Routing for unmanned aerial vehicles: touring dimensional sets

TL;DR

This paper extends the crossing postman problem to optimize drone routes visiting various geometric elements, introducing new mathematical models and a heuristic algorithm that efficiently solve medium-sized instances.

Contribution

It presents two novel mathematical programming formulations for drone routing with geometric neighborhoods and a heuristic method for larger problem instances.

Findings

Models solve medium-sized instances to optimality.

Heuristic algorithm provides high-quality solutions quickly.

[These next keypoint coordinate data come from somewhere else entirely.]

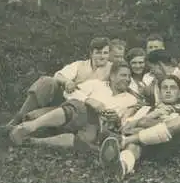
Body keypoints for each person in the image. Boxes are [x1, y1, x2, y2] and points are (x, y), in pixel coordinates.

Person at [8, 61, 140, 147]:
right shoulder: (96, 84)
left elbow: (126, 120)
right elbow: (69, 93)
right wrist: (89, 101)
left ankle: (32, 142)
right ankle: (30, 126)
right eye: (123, 75)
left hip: (96, 126)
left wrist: (116, 119)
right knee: (79, 107)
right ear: (112, 76)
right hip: (73, 114)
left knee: (87, 139)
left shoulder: (131, 99)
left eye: (129, 76)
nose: (127, 79)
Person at [0, 37, 112, 129]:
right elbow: (58, 75)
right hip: (64, 98)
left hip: (80, 109)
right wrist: (67, 81)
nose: (102, 56)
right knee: (47, 81)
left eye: (105, 53)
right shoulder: (80, 65)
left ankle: (20, 127)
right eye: (98, 53)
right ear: (91, 53)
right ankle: (16, 120)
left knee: (33, 117)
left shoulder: (113, 69)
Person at [99, 75, 180, 179]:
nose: (168, 91)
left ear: (179, 94)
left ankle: (124, 141)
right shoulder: (145, 109)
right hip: (144, 148)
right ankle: (121, 167)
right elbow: (126, 129)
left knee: (179, 122)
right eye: (165, 88)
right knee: (134, 144)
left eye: (173, 88)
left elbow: (179, 126)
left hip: (165, 147)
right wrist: (152, 115)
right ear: (159, 92)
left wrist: (144, 122)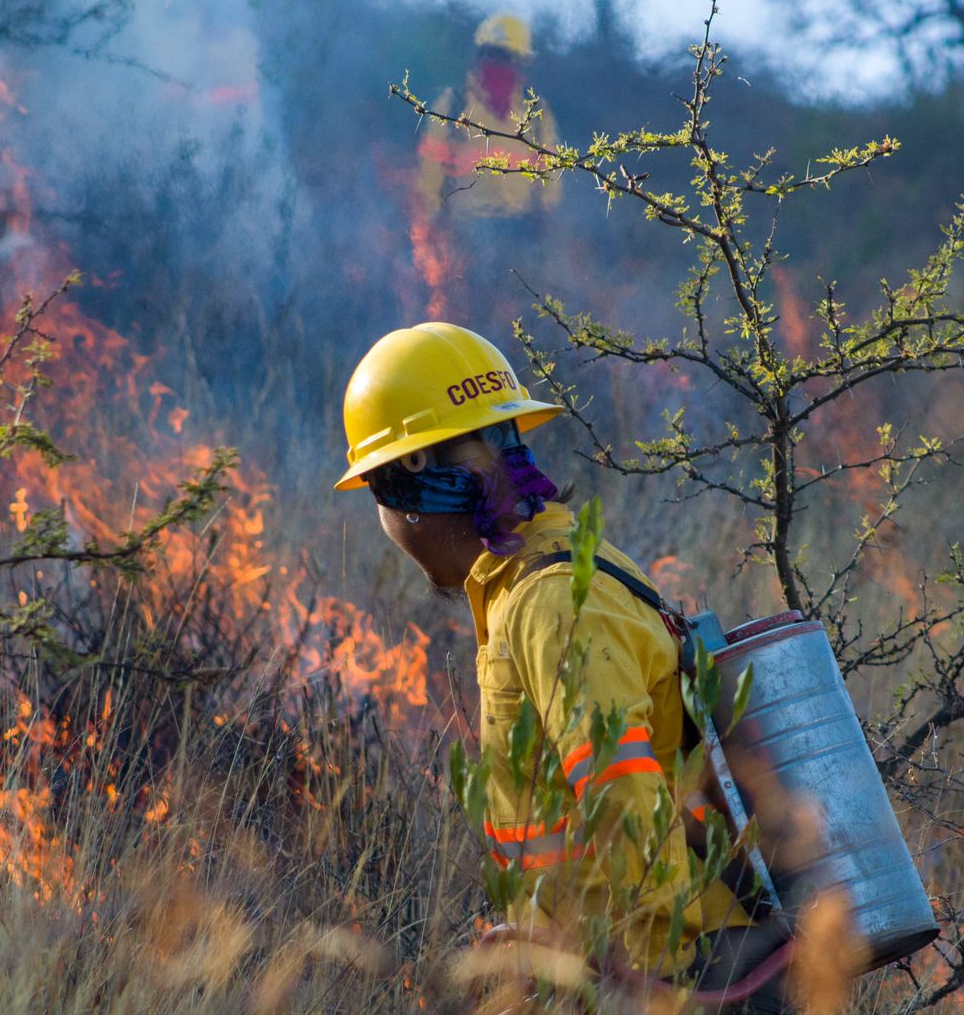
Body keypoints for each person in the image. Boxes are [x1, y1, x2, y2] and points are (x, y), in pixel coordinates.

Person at [334, 322, 792, 1004]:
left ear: (410, 487)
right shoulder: (544, 577)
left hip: (683, 971)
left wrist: (648, 973)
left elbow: (623, 787)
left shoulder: (552, 601)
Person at [414, 14, 563, 221]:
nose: (497, 65)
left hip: (522, 228)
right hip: (465, 226)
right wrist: (434, 219)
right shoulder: (453, 105)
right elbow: (431, 169)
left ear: (520, 63)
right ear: (478, 57)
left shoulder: (536, 113)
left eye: (505, 57)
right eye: (492, 55)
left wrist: (545, 215)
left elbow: (550, 173)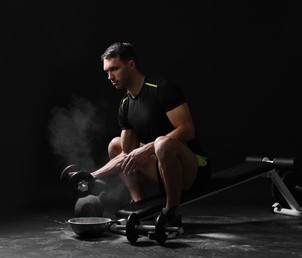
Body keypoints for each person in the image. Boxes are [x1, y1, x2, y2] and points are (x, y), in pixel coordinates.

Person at [70, 42, 210, 234]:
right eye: (107, 72)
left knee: (162, 143)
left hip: (194, 169)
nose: (110, 77)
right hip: (162, 170)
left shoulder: (161, 87)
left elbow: (187, 130)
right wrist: (92, 176)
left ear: (131, 65)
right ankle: (141, 206)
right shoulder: (126, 105)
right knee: (116, 145)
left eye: (114, 69)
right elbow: (126, 155)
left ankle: (173, 213)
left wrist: (147, 148)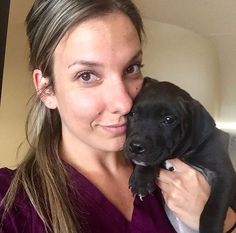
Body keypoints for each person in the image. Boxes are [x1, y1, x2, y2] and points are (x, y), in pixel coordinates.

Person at [0, 0, 235, 232]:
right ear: (46, 89)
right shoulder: (9, 204)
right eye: (87, 75)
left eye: (131, 68)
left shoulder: (178, 165)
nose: (124, 103)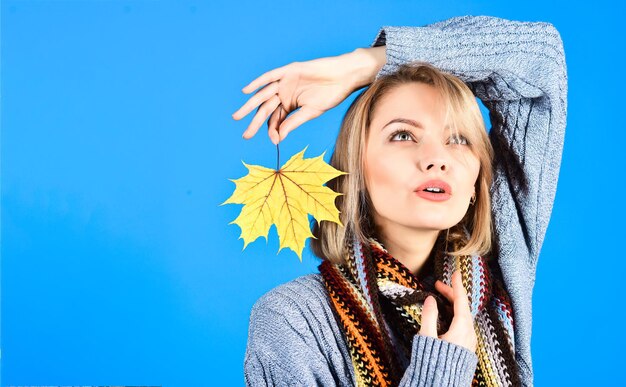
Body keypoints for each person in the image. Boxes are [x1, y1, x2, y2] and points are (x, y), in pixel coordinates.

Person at [233, 15, 567, 387]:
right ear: (356, 168)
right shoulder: (294, 320)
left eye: (458, 139)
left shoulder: (501, 275)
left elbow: (541, 58)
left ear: (476, 183)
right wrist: (440, 370)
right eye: (404, 135)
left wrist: (365, 64)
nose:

Models are comparable to other neighborhood-based combinatorial problems.

Abstract

In this paper we deal with an extension of the crossing postman problem to design Hamiltonian routes that have to visit different shapes of dimensional elements (neighborhoods or polygonal chains) rather than edges. This problem models routes of drones that must visit a number of geographical elements to deliver some good or service and then move directly to the next target element using straight line displacements. We present two families of mathematical programming formulations. The first one is time-dependent and captures a number of actual characteristics of real applications at the price of using three indexes variables. The second one are not referenced to the stages of the route. We compare them on a testbed of randomly generated instances with different shapes of elements: second order cone representable (SOC) and polyhedral neighborhoods and polygonal chains. The computational result reported in this paper show that our models are useful and can solve to optimality medium size instances of sizes similar to other combinatorial problems with neighborhoods. To address larger instances we also present a heuristic algorithm that runs in two phases: clustering and VNS. This algorithm performs very well in quality of solutions provided and can be used to initialize the exact methods with promising initial solutions.